- **COMPLETE THE FOLLOWING**:
1. Answer these questions using the Spy Kids 2 review:
(a) Who directed and wrote the film?
(b) What rating does the film receive, and out of how many stars?
(c) In what year did the original "Spy Kids" come out?
2. From the Spy Kids 2 review, rewrite the passage starting at "Starring Antonio Banderas, Carla" and ending at "present but diluted.", replacing each occurrence of "gadgets" with "gizmos".

- **PROVIDED TEXT**:
━━━━━━━━━━━━━━━━━━━━

SPY KIDS 2:  THE ISLAND OF LOST DREAMS
**1/2 (out of ****)
Starring Antonio Banderas, Carla Gugino, Alexa Vega, Daryl Sabara, Mike Judge, Steve Buscemi, Matthew O’Leary, Emily Osment, Holland Taylor, and Ricardo Montalban
Directed & written by Robert Rodriguez
2002 PG

Early on in “Spy Kids 2,” one of the swarmy spies that is competing with Our Heroes comments “a spy’s only as good as his gadgets” (actually, he probably uses the grammatically incorrect “a spy’s only as good as their gadgets,” as if the word “their” is some kind of neuter for he/she, but whatever).  Not surprisingly, by the end of the film, Our Heroes have proven that it is brains and ingenuity, and not simply technology, that allow us to succeed.  Odd, considering that the technology behind “Spy Kids 2” is just as good as the original “
Spy Kids” from 2001, while the cleverness that made the original so enjoyable is still present but diluted.

━━━━━━━━━━━━━━━━━━━━

- **DATASET**:
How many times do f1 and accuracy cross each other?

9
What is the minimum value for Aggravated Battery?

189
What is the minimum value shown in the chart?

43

━━━━━━━━━━━━━━━━━━━━

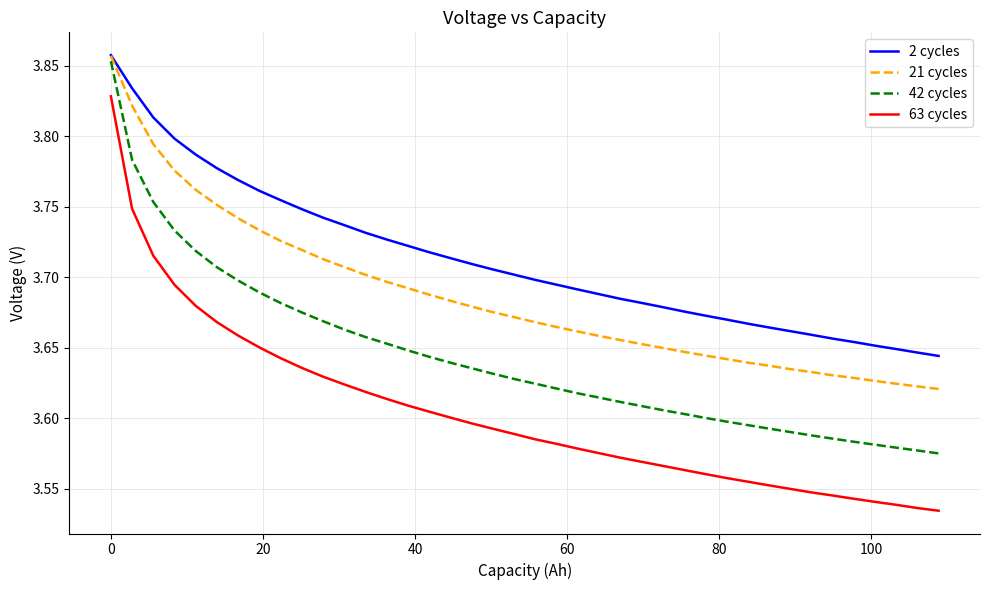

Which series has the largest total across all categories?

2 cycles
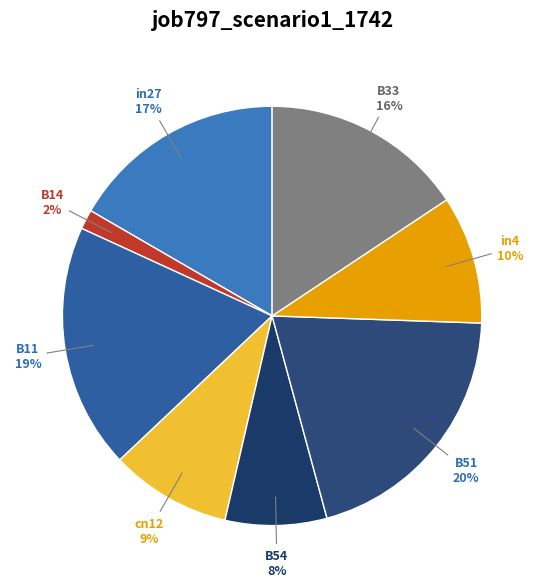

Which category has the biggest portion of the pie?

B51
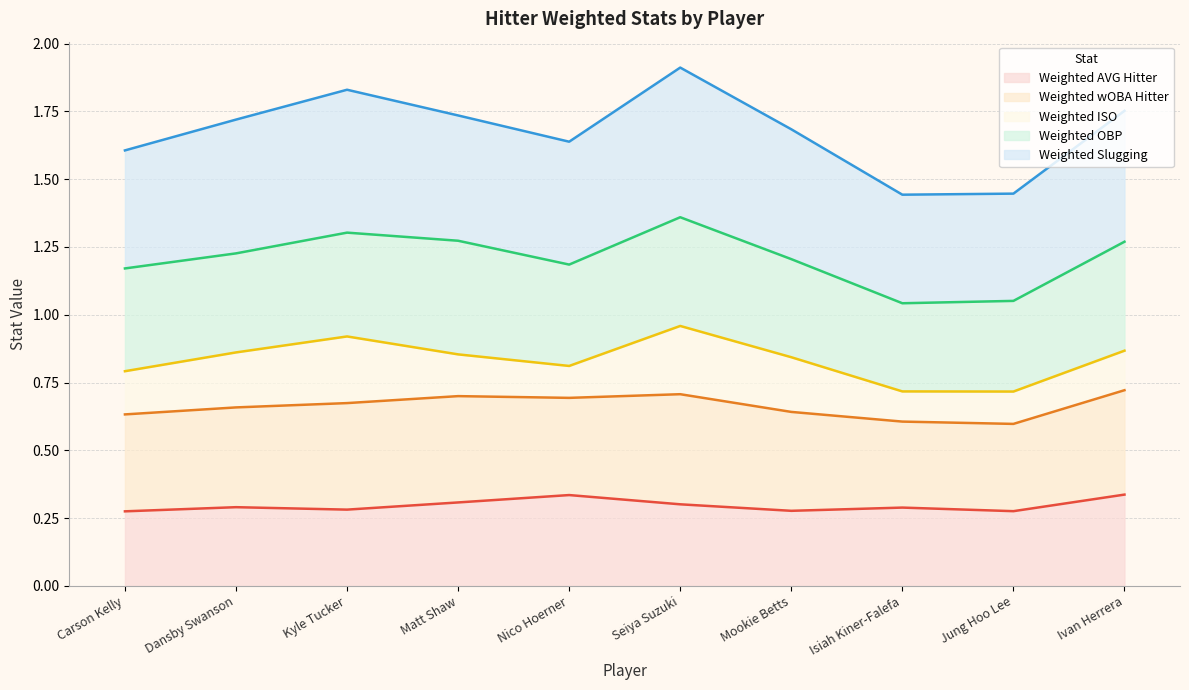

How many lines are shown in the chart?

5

━━━━━━━━━━━━━━━━━━━━

- **OUTPUTS BY TASK**:
1.
(a) Robert Rodriguez
(b) **1/2 out of ****
(c) 2001

2.
Starring Antonio Banderas, Carla Gugino, Alexa Vega, Daryl Sabara, Mike Judge, Steve Buscemi, Matthew O’Leary, Emily Osment, Holland Taylor, and Ricardo Montalban
Directed & written by Robert Rodriguez
2002 PG

Early on in “Spy Kids 2,” one of the swarmy spies that is competing with Our Heroes comments “a spy’s only as good as his gizmos” (actually, he probably uses the grammatically incorrect “a spy’s only as good as their gizmos,” as if the word “their” is some kind of neuter for he/she, but whatever).  Not surprisingly, by the end of the film, Our Heroes have proven that it is brains and ingenuity, and not simply technology, that allow us to succeed.  Odd, considering that the technology behind “Spy Kids 2” is just as good as the original “
Spy Kids” from 2001, while the cleverness that made the original so enjoyable is still present but diluted.